Wendover officials began pursuing annexation about five years ago, arguing tax revenues from West Wendover's casinos could buoy public works, social services and education in the sagging economy on the no-gambling side. The plan envisioned moving the state line toward the east to add the Utah property to Nevada.
Nevada officials said an annexation could not include debts incurred by Wendover, Tooele County and the Tooele School District.
The Utah debt was believed to be in $6 million to $8 million in November 2002, when residents of both towns voted in favor of the annexation. A 2005 report by the Nevada Legislature said the debt has grown to $27 million.
"It would be good for both sides. But Nevada won't take us unless we're debt-free," said Wendover Mayor Brett Shelton, who took office in January. "We'd like to pursue it. But the annexation is not a possibility now because Wendover, Utah, cannot finance all the debt."

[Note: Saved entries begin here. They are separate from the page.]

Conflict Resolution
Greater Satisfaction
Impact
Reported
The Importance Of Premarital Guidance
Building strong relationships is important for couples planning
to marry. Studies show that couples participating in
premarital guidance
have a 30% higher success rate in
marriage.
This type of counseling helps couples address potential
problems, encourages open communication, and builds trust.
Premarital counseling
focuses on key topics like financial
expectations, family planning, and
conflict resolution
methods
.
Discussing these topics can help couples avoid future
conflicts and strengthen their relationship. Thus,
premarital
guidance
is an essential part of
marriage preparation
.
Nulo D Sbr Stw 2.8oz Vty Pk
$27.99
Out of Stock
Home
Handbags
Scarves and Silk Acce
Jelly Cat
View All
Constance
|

Since the 2002 vote, many representatives pushing the deal on the Utah side have left office, said W. David Patton, director for the Center of Public Policy and Administration at the University of Utah.
The CPPA had made a fiscal analysis of the proposed annexation and brought various entities together in 2004.

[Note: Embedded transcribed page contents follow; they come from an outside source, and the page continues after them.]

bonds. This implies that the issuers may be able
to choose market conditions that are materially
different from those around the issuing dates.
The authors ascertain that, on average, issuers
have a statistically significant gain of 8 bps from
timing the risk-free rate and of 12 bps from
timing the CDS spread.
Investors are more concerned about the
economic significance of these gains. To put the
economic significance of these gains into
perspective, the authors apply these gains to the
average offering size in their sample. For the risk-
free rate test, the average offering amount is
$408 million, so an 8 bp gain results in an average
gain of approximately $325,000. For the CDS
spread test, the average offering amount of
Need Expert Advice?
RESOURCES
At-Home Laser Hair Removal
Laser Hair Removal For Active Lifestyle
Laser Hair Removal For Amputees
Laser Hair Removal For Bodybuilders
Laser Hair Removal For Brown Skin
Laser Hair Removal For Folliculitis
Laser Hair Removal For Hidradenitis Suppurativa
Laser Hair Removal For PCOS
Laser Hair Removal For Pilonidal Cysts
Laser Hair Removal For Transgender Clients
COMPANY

"We got an agreement with the school districts, and we got the cities talking," Patton said. "But some of the (school) superintendents, (county) commissioners and mayors have gone, so we'd have to build it all over again."
Patton said other obstacles include reluctance of the Tooele County Commission to part with Wendover's airport.
"A lot of this is centered on the airport and the economic feasibility of developing around the airport."
Wendover's airport has been doing better, with people flying in to gamble in West Wendover, said Tooele County Commissioner Dennis Rockwell.
"We've got one flight coming in every day. It's really turned around," he said.